Have you ever just had one of those days?
You know the ones I’m talking about.
The day just seems to go on and on, and you really can’t remember what you’ve done all or it has taken all day to get one task accomplished and you are just worn out to the bone?
Yeah, THAT day.
This is the PERFECT dish for that day! At least when it comes around again.
And as a parent of two young children under three years old, it feels like those days come around fairly frequently…
My husband really helped out with making this dish the night we had it, and he was shocked at how simple it was! He was really prepared not to like it but was equally disappointed the next day when he realized we had eaten all of it the night before! Ha! I love when that happens!

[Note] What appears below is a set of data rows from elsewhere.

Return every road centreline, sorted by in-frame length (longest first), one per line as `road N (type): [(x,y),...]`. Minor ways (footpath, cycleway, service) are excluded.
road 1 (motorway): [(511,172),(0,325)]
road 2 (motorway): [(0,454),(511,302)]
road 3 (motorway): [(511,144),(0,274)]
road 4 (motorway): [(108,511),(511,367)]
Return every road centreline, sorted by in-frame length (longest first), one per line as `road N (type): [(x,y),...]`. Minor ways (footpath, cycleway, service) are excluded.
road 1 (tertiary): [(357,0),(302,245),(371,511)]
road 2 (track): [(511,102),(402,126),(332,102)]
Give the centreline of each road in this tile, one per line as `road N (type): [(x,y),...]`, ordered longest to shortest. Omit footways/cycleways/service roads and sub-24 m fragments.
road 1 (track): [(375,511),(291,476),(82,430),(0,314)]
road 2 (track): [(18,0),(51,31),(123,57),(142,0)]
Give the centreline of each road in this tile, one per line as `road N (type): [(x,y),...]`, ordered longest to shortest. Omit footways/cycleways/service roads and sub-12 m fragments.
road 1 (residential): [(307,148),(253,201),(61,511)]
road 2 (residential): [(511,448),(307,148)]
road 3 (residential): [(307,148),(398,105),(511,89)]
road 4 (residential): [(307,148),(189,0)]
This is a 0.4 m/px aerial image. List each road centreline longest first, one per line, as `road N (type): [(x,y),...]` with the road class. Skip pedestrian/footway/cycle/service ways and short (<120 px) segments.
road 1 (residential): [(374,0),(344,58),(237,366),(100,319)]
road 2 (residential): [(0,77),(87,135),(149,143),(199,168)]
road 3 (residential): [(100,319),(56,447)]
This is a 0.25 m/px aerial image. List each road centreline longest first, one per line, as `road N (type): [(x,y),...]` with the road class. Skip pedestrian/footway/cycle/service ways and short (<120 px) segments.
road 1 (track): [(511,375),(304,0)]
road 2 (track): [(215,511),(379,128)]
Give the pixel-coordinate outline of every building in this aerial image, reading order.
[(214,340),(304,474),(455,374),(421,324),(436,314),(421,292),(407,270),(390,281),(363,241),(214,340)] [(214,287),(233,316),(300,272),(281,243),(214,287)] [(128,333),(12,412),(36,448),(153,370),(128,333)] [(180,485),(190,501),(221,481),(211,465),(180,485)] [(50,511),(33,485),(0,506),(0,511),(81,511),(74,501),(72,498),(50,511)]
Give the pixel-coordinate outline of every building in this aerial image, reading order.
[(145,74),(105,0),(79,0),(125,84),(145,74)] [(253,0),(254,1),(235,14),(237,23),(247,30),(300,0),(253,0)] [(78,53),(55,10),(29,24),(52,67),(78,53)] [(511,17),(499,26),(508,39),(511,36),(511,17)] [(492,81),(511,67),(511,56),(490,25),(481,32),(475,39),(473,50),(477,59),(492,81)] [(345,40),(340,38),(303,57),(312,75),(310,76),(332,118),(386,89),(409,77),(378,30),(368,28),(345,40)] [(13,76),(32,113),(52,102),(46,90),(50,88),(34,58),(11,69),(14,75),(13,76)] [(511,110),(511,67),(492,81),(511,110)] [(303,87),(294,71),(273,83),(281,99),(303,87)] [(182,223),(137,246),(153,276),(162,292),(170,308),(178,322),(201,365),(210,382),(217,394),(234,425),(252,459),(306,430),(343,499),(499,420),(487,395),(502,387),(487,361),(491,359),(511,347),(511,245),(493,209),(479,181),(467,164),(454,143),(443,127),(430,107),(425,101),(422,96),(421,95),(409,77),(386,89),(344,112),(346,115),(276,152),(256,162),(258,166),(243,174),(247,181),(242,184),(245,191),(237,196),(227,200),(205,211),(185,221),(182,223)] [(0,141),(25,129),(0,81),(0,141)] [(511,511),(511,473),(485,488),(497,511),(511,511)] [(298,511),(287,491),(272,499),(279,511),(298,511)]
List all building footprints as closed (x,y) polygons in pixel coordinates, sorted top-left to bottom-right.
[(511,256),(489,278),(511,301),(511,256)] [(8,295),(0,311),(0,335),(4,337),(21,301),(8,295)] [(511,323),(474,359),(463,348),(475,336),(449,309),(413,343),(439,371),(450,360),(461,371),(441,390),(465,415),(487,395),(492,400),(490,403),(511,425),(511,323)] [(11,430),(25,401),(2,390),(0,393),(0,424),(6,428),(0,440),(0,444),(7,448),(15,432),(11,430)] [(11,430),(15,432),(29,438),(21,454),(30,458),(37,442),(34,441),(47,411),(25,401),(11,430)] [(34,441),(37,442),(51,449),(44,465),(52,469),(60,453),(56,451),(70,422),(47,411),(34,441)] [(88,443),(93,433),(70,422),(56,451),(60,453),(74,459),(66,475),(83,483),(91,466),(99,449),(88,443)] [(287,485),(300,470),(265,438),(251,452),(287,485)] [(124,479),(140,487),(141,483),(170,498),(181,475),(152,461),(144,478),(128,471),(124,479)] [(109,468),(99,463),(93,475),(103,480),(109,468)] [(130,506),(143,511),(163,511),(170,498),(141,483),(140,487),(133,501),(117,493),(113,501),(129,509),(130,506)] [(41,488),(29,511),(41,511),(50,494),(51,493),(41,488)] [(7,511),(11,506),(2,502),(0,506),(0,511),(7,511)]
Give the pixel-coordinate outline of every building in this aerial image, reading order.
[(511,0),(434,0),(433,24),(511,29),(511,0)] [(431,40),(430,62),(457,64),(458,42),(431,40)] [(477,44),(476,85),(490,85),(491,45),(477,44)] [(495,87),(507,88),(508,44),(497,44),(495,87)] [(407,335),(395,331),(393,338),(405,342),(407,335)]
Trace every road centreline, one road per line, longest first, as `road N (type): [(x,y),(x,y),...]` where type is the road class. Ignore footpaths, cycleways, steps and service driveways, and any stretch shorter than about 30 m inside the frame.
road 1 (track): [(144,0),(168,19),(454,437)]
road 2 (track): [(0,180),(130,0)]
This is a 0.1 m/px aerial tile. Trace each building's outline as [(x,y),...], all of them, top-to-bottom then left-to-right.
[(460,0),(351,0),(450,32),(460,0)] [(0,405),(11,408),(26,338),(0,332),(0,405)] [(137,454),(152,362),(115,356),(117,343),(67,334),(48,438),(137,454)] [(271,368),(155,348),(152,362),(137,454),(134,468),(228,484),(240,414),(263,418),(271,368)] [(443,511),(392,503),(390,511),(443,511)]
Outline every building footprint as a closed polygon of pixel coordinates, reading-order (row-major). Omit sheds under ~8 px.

The only advice I can offer is that on these days, time is dragging and it feels like it takes forever to get things done, but done rush the toasting and melting of the garlic and anchovies or you will taste the burnt aftertaste once the dish is completed. Just, take your time and make sure that step is done with plenty of time and love.
- 1 lb of spaghetti
- 1/4 C olive oil, or a bit more but do not double it to 1/2 C (even if doubling the recipe, as the olive oil goes a LONG way)
- 4-5 cloves of garlic, thinly sliced
- 12 whole anchovies (generally about a tin’s worth, less if you aren’t crazy about anchovies, or more if you love ‘em!)
- a big pinch of red pepper flakes
- freshly grated parmesan cheese or pecorino Romano cheese
Bring a pot of water to a boil. Add enough salt to make it salty, cook the spaghetti.
While the spaghetti is cooking, pour the olive oil into a skillet and add the garlic and anchovies while everything’s still cold. When you have five minutes left on the spaghetti, turn up the heat on the anchovy pan and cook on medium heat until the garlic begins to brown and the anchovies melt into the oil, then add your red pepper flakes and toast them as well.
When it looks like the garlic is just brown enough (dont burn it!), add a splash or two of pasta cooking water. Everything will sizzle and splatter, which is good. Continue adding splashes of water until the spaghetti is al-dente.
When the spaghetti is just slightly less than done, lift it into the pan with the garlic and anchovy sauce. Add just enough pasta water to extend the sauce to thoroughly coat the noodles and turn the heat up to high, tossing the pasta in the sauce until the sauce is absorbed in the noodles.
Shovel the spaghetti onto a big ol’e plate for sharin, and drizzle with a little olive oil or some fish oil if you have it, and sprinkle on the cheese (I like to put a generous handful of cheese on the noodles when I’m tossing it with the sauce as well as sprinkling some on in the end), add more red chili flakes if desired and eat quicky while hot!